- Problem statement
Copy out, word for word, the lines of the records from the one containing "On Sunday, when" through the last line of the records, and give nothing else.

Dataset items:
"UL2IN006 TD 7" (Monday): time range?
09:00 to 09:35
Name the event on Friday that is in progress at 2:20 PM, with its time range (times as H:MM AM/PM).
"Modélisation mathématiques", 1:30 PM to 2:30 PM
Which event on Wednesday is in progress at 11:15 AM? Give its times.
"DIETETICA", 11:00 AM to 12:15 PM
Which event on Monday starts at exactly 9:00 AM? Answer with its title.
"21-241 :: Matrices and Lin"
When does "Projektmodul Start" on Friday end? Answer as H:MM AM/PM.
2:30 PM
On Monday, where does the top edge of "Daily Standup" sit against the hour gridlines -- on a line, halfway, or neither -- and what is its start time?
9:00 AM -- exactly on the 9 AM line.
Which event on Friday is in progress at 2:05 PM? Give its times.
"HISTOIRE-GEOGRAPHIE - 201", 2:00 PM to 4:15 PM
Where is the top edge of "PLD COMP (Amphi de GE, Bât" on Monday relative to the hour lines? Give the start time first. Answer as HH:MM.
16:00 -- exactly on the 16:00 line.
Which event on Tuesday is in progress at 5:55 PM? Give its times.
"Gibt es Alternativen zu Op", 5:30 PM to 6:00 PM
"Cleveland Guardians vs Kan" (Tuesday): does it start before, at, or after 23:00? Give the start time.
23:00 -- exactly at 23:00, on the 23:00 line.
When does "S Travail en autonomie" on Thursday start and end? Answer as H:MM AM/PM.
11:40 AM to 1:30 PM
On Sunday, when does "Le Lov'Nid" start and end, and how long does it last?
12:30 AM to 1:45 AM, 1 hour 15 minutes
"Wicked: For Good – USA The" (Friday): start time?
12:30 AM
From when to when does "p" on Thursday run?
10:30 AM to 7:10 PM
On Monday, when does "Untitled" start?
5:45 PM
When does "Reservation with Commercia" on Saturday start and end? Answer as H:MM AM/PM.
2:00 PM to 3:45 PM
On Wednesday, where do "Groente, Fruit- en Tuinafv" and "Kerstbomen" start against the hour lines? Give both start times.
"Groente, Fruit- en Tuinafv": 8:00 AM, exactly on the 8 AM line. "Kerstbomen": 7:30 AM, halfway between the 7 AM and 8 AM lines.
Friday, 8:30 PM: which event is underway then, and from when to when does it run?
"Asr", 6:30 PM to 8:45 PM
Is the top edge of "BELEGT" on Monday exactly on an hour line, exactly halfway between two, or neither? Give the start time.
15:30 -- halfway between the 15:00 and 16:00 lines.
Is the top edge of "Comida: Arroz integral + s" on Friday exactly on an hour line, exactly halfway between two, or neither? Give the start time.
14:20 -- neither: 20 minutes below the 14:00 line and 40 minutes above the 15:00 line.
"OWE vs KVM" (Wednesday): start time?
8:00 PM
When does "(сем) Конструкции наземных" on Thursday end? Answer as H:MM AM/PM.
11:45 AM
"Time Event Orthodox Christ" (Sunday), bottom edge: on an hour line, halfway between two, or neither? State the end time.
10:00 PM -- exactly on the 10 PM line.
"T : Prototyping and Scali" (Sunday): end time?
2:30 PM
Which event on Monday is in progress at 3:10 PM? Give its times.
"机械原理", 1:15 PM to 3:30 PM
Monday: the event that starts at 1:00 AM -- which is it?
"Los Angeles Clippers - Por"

- Worked solution
On Sunday, when does "Le Lov'Nid" start and end, and how long does it last?
12:30 AM to 1:45 AM, 1 hour 15 minutes
"Wicked: For Good – USA The" (Friday): start time?
12:30 AM
From when to when does "p" on Thursday run?
10:30 AM to 7:10 PM
On Monday, when does "Untitled" start?
5:45 PM
When does "Reservation with Commercia" on Saturday start and end? Answer as H:MM AM/PM.
2:00 PM to 3:45 PM
On Wednesday, where do "Groente, Fruit- en Tuinafv" and "Kerstbomen" start against the hour lines? Give both start times.
"Groente, Fruit- en Tuinafv": 8:00 AM, exactly on the 8 AM line. "Kerstbomen": 7:30 AM, halfway between the 7 AM and 8 AM lines.
Friday, 8:30 PM: which event is underway then, and from when to when does it run?
"Asr", 6:30 PM to 8:45 PM
Is the top edge of "BELEGT" on Monday exactly on an hour line, exactly halfway between two, or neither? Give the start time.
15:30 -- halfway between the 15:00 and 16:00 lines.
Is the top edge of "Comida: Arroz integral + s" on Friday exactly on an hour line, exactly halfway between two, or neither? Give the start time.
14:20 -- neither: 20 minutes below the 14:00 line and 40 minutes above the 15:00 line.
"OWE vs KVM" (Wednesday): start time?
8:00 PM
When does "(сем) Конструкции наземных" on Thursday end? Answer as H:MM AM/PM.
11:45 AM
"Time Event Orthodox Christ" (Sunday), bottom edge: on an hour line, halfway between two, or neither? State the end time.
10:00 PM -- exactly on the 10 PM line.
"T : Prototyping and Scali" (Sunday): end time?
2:30 PM
Which event on Monday is in progress at 3:10 PM? Give its times.
"机械原理", 1:15 PM to 3:30 PM
Monday: the event that starts at 1:00 AM -- which is it?
"Los Angeles Clippers - Por"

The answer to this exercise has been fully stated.